Say you have an array for which the ith element is the price of a given stock on day i.

If you were only permitted to complete at most one transaction (i.e., buy one and sell one share of the stock), design an algorithm to find the maximum profit.
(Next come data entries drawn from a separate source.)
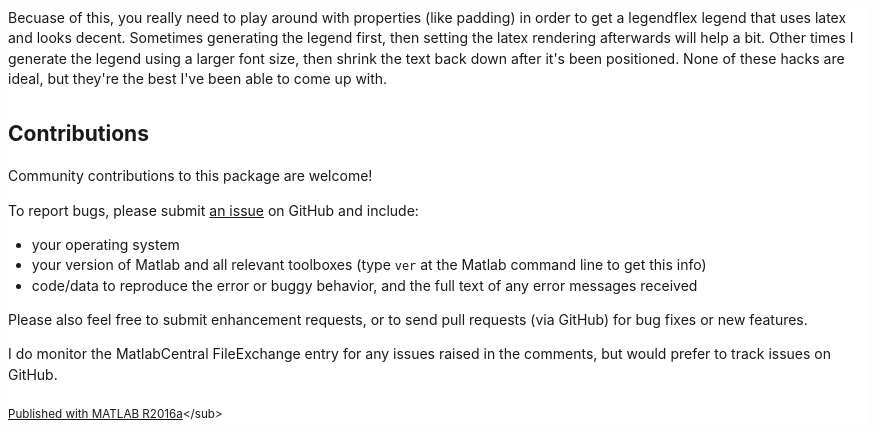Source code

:Becuase of this, you really need to play around with properties (like padding) in order to get a legendflex legend that uses latex and looks decent.  Sometimes generating the legend first, then setting the latex rendering afterwards will help a bit.  Other times I generate the legend using a larger font size, then shrink the text back down after it's been positioned.  None of these hacks are ideal, but they're the best I've been able to come up with.



## Contributions


Community contributions to this package are welcome!


To report bugs, please submit [an issue](https://github.com/kakearney/legendflex-pkg/issues) on GitHub and include:



- your operating system
- your version of Matlab and all relevant toolboxes (type `ver` at the Matlab command line to get this info)
- code/data to reproduce the error or buggy behavior, and the full text of any error messages received

Please also feel free to submit enhancement requests, or to send pull requests (via GitHub) for bug fixes or new features.


I do monitor the MatlabCentral FileExchange entry for any issues raised in the comments, but would prefer to track issues on GitHub.



<sub>[Published with MATLAB R2016a]("http://www.mathworks.com/products/matlab/")</sub>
Note that you cannot sell a stock before you buy one.

Example 1:

Input: [7,1,5,3,6,4]
Output: 5
Explanation: Buy on day 2 (price = 1) and sell on day 5 (price = 6), profit = 6-1 = 5.
             Not 7-1 = 6, as selling price needs to be larger than buying price.

Example 2:

Input: [7,6,4,3,1]
Output: 0
Explanation: In this case, no transaction is done, i.e. max profit = 0.

Solution (Best)

/**
 * @param {number[]} prices
 * @return {number}
 */
var maxProfit = function (prices) {
  let maxProfit = 0;
  let minPrice = Number.MAX_SAFE_INTEGER;

  if (prices.length < 2) return maxProfit;

  for (let buyDay = 0; buyDay < prices.length; buyDay++) {
    if (prices[buyDay] < minPrice) {
      minPrice = prices[buyDay];
    } else if (prices[buyDay] - minPrice > maxProfit) {
      maxProfit = prices[buyDay] - minPrice;
    }
  }

  return maxProfit;
};

Complexity:

• Time complexity : O(n).
• Space complexity : O(1).

Solution 2 (exceed time limit)

/**
 * @param {number[]} prices
 * @return {number}
 */
var maxProfit = function (prices) {
  let maxProfit = 0;

  if (prices.length < 2) return maxProfit;

  for (let buyDay = 0; buyDay < prices.length; buyDay++) {
    for (let sellDay = buyDay + 1; sellDay < prices.length; sellDay++) {
      if (prices[sellDay] - prices[buyDay] > maxProfit) {
        maxProfit = prices[sellDay] - prices[buyDay];
      }
    }
  }

  return maxProfit;
};

Complexity:

• Time complexity : O(n²).
• Space complexity : O(1).

Explain:

• 當天數小於 2 天時，直接 return 0
• solution 2 當陣列元素多的時候會超過時間限制，效能不好